В тот день Чарли не хотела никуда идти. Это было ее оправданием, почему она сделала то, что сделала. Пока она пыталась оправдать себя. До того, как поняла, что ее поступок непростителен.
Был вечер четверга, на следующее утро у нее был ранний урок кинематографии. Чарли ни в коем случае не хотела в десять часов идти в бар, чтобы посмотреть второсортную кавер-группу «Кьюр»[22], и упорно отнекивалась. Но Мэдди все-таки настояла, чтобы подруга поехала.
— Без тебя будет совсем невесело, — щебетала она. — Никто, кроме тебя, не понимает, как сильно я их люблю.
— Ты же понимаешь, что на самом деле это не «Кьюр», верно? — поинтересовалась Чарли. — Это просто какие-то парни, которые научились играть «Песню любви» в гараже своих родителей.
— Но они действительно классные!
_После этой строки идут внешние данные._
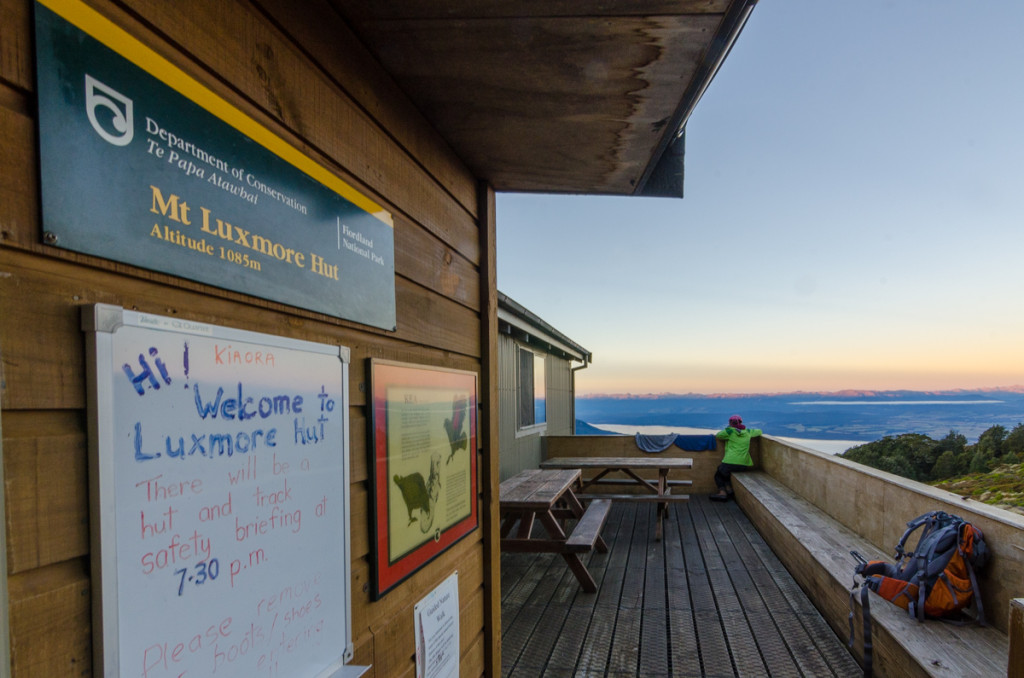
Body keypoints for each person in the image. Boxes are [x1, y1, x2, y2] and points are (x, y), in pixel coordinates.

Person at [710, 415, 762, 501]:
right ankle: (729, 490)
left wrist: (729, 428)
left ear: (730, 423)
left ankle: (722, 493)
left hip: (730, 462)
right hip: (743, 464)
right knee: (725, 473)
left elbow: (719, 435)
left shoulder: (730, 431)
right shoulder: (748, 432)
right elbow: (759, 431)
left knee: (718, 474)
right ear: (741, 422)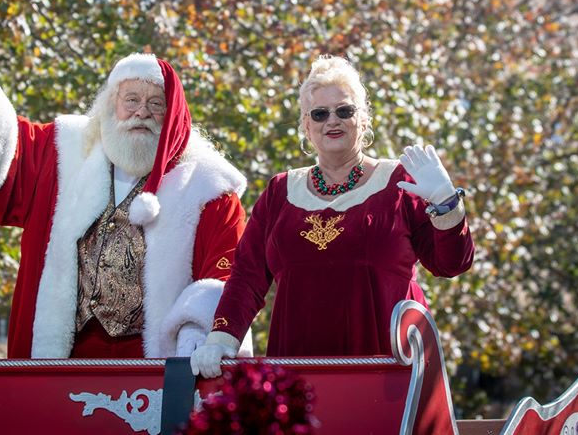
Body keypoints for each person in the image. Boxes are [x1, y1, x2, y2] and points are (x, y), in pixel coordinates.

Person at [0, 35, 252, 359]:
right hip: (62, 364)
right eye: (131, 100)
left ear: (173, 117)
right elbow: (5, 157)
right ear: (112, 106)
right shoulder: (63, 153)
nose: (142, 112)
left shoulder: (206, 190)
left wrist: (200, 330)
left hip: (148, 374)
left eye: (156, 104)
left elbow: (229, 276)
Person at [190, 55, 475, 377]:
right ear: (306, 126)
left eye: (344, 111)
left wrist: (447, 203)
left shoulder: (400, 183)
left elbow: (451, 264)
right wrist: (222, 337)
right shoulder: (280, 192)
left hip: (389, 371)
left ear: (363, 120)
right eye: (320, 114)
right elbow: (247, 276)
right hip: (296, 372)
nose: (332, 121)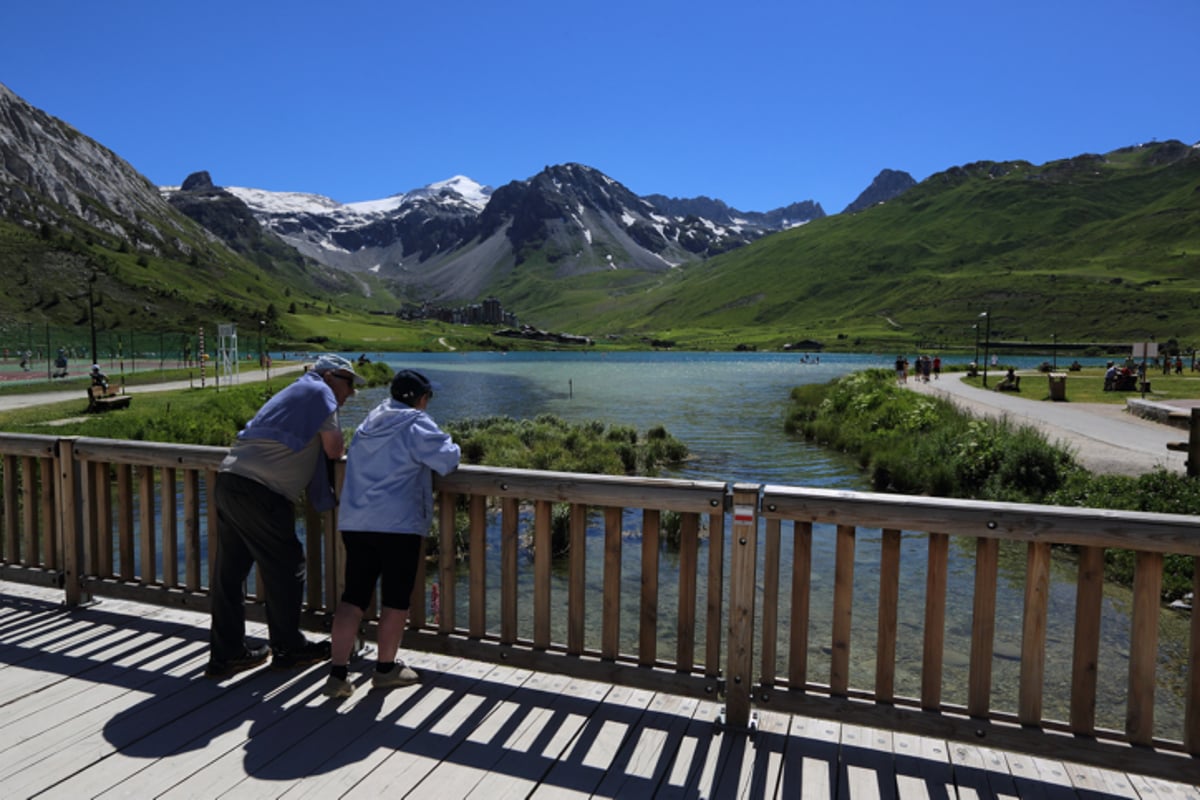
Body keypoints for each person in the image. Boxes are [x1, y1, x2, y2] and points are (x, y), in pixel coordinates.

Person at [205, 354, 364, 679]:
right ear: (332, 376)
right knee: (288, 566)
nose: (350, 394)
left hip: (230, 479)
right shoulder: (321, 394)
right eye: (348, 384)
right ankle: (288, 648)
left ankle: (226, 654)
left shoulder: (296, 391)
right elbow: (335, 449)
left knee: (230, 573)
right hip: (262, 491)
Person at [322, 368, 461, 698]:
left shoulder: (370, 421)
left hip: (356, 523)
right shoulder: (414, 422)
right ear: (420, 399)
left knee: (353, 598)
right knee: (396, 601)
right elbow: (448, 459)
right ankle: (385, 669)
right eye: (428, 398)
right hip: (398, 525)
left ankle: (338, 674)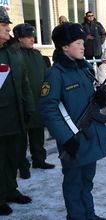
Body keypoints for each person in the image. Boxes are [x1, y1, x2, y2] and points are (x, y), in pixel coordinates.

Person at [39, 22, 106, 220]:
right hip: (73, 140)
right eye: (78, 43)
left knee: (87, 181)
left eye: (83, 43)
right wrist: (66, 138)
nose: (83, 46)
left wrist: (100, 99)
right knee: (73, 184)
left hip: (90, 136)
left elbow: (90, 99)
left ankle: (89, 215)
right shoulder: (55, 74)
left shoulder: (85, 68)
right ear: (64, 47)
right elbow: (48, 109)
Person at [0, 6, 35, 216]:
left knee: (14, 155)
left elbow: (25, 82)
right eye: (4, 26)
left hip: (16, 114)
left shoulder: (13, 50)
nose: (8, 30)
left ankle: (11, 190)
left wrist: (29, 107)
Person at [13, 23, 55, 180]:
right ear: (19, 38)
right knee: (21, 139)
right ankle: (23, 166)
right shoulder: (14, 55)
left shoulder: (38, 56)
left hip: (39, 101)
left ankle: (39, 159)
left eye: (33, 36)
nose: (32, 39)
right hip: (22, 104)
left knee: (38, 133)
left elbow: (46, 77)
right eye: (28, 36)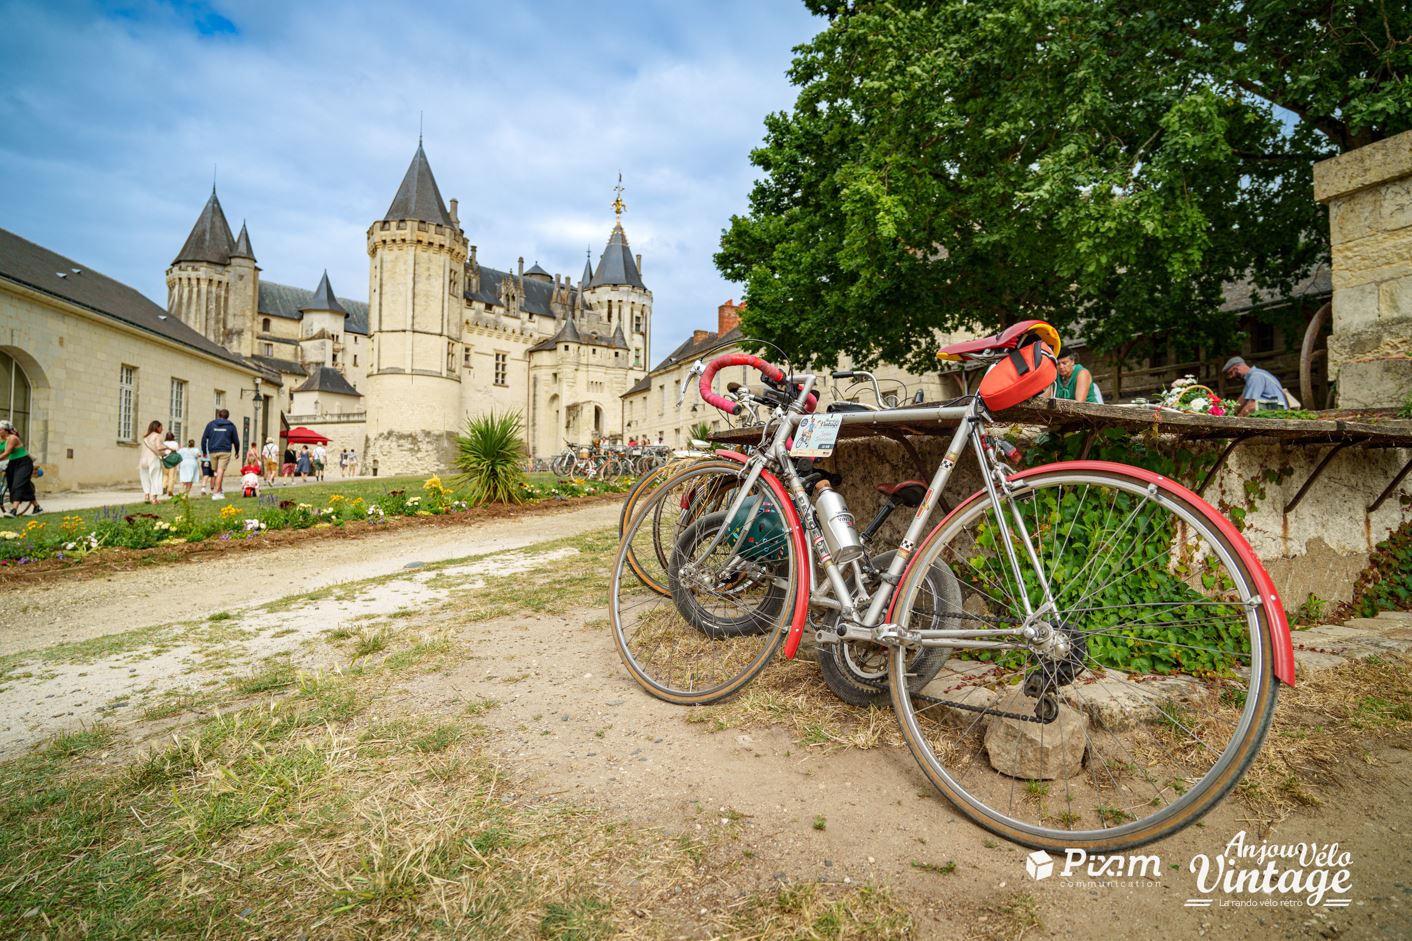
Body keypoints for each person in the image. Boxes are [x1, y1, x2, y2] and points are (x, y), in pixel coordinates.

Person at [0, 419, 41, 516]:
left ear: (6, 430)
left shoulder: (12, 438)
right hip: (12, 463)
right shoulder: (2, 440)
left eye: (0, 429)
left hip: (24, 462)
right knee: (23, 486)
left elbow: (7, 453)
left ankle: (13, 511)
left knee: (17, 485)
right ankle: (37, 508)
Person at [1223, 356, 1288, 417]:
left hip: (1276, 413)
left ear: (1236, 368)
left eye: (1231, 373)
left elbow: (1251, 406)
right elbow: (1242, 400)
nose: (1231, 377)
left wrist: (1237, 419)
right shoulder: (1253, 376)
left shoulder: (1255, 377)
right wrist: (1227, 413)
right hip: (1272, 411)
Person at [199, 408, 240, 500]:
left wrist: (204, 451)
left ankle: (219, 490)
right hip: (225, 450)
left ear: (218, 415)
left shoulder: (210, 424)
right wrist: (237, 451)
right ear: (228, 416)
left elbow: (204, 438)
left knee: (215, 472)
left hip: (213, 451)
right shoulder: (231, 426)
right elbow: (236, 440)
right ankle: (216, 492)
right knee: (220, 471)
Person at [139, 420, 173, 505]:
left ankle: (146, 495)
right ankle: (154, 499)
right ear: (157, 428)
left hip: (143, 460)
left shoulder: (145, 437)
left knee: (145, 478)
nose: (162, 429)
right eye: (161, 427)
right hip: (153, 459)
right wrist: (168, 449)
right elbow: (158, 448)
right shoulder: (158, 436)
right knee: (156, 478)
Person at [161, 429, 181, 495]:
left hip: (165, 459)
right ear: (173, 437)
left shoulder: (163, 443)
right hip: (173, 460)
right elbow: (177, 451)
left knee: (165, 475)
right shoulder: (175, 443)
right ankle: (170, 490)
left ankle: (164, 486)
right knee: (172, 476)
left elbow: (161, 451)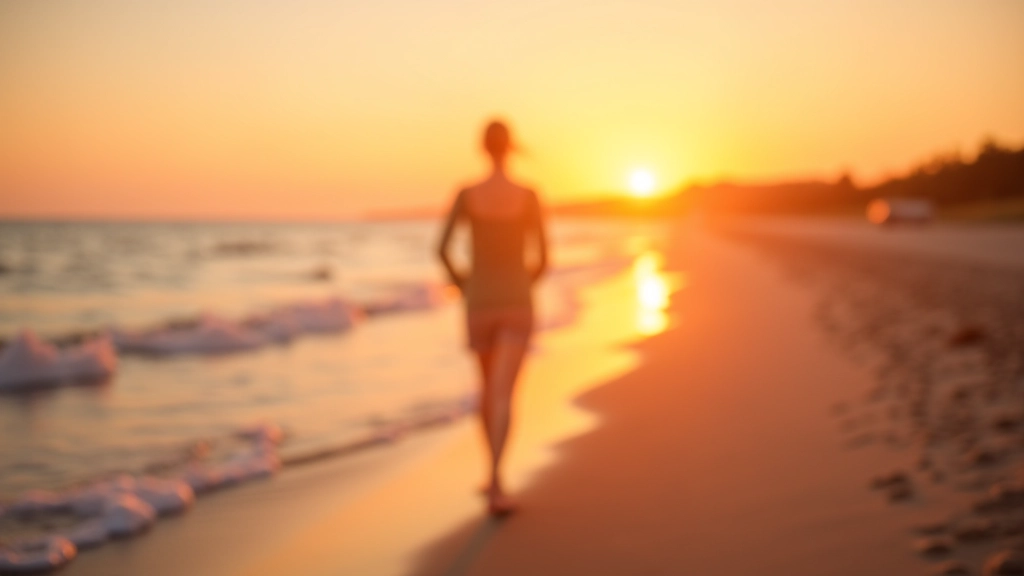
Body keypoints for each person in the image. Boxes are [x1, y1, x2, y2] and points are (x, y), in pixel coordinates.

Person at [437, 119, 548, 516]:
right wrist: (522, 283)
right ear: (510, 147)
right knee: (503, 393)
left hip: (479, 302)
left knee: (487, 391)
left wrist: (464, 285)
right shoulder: (529, 195)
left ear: (483, 147)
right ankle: (498, 481)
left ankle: (492, 475)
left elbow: (443, 250)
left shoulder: (467, 194)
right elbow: (544, 257)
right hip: (517, 301)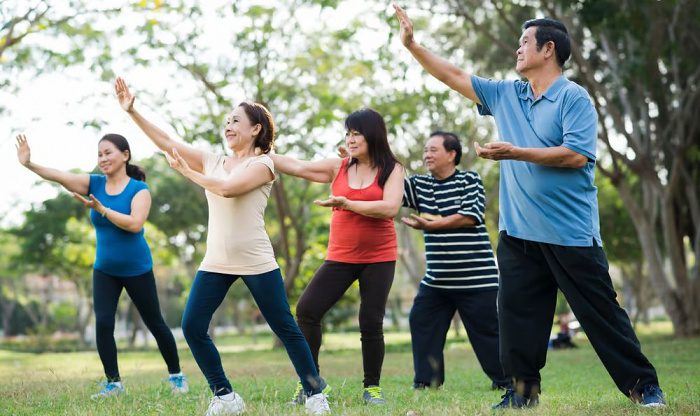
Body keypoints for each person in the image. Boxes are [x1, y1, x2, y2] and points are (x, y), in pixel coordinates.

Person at [393, 4, 666, 409]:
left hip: (570, 234)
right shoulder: (506, 94)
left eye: (525, 43)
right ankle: (521, 394)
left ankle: (644, 387)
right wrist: (413, 46)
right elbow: (452, 75)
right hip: (519, 234)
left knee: (601, 316)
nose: (518, 49)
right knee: (517, 318)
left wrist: (515, 152)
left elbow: (575, 155)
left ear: (548, 49)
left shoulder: (573, 98)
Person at [114, 78, 330, 416]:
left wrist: (187, 172)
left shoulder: (263, 165)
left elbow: (228, 189)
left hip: (256, 260)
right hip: (216, 260)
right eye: (227, 121)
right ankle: (226, 396)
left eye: (236, 121)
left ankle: (315, 393)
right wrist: (133, 112)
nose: (228, 126)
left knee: (285, 327)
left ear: (256, 128)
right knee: (192, 326)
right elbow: (166, 142)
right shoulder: (212, 160)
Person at [15, 133, 188, 399]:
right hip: (104, 269)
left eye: (108, 153)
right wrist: (29, 164)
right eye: (99, 154)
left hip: (137, 268)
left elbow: (135, 224)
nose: (103, 158)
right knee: (104, 322)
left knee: (155, 323)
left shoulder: (139, 190)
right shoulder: (93, 183)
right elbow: (60, 176)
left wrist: (103, 209)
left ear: (125, 155)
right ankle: (114, 384)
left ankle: (176, 376)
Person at [270, 108, 404, 405]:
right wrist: (262, 153)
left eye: (357, 133)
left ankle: (372, 388)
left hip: (379, 256)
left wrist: (347, 203)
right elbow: (298, 166)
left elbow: (390, 207)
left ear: (373, 135)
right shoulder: (339, 167)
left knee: (370, 321)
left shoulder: (393, 169)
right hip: (340, 257)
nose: (351, 139)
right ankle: (311, 382)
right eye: (348, 133)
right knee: (307, 310)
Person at [401, 131, 510, 391]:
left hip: (477, 279)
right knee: (421, 320)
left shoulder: (469, 180)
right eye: (425, 150)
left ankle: (506, 381)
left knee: (488, 334)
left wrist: (431, 225)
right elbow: (389, 192)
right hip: (437, 281)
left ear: (452, 154)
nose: (427, 154)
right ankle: (427, 381)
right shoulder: (419, 185)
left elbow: (470, 215)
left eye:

Клянусь! Пожалуйста, Чарли, просто поедем. Жизнь слишком коротка, чтобы сидеть здесь взаперти.
— Хорошо, — вздохнула Чарли. — Хотя я очень устала. А ты знаешь, как я раздражаюсь, когда устаю.
Мэдди игриво швырнула в нее подушкой через всю комнату.
— Ты становишься абсолютным монстром.
Группа появилась на сцене около одиннадцати, в чрезмерно готической одежде, настолько, что это граничило с нелепостью. Фронтмен, стремясь походить на Роберта Смита, густо присыпал лицо белой пудрой. Чарли заявила, что это делает его похожим на Эдварда Руки-ножницы.
— Грубо, — отозвалась Мэдди. — Но — правда.
Через три песни Мэдди уже танцевала с каким-то подражателем Бон Джови в рваных джинсах и черной футболке. Спустя еще две песни они стояли спиной к бару и лизались. И Чарли, которая устала, проголодалась и была не настолько пьяна, все это надоело.
— Эй, я ухожу, — сказала она, похлопав Мэдди по плечу.
— Что? — Мэдди выскользнула из объятий целовавшего ее случайного парня и схватила Чарли за руку. — Ты не можешь уйти!
— Могу! — безапелляционно произнесла Чарли. — И я ухожу.
Мэдди цеплялась за нее, когда она выходила из бара, проталкиваясь через танцпол, заполненный студентами в бейсболках, студентками в топиках, преппи, укурками и одетыми во фланелевую одежду бездельниками с жесткими обесцвеченными волосами. В отличие от Мэдди, им было все равно, кто играет. Они пришли только для того, чтобы надраться.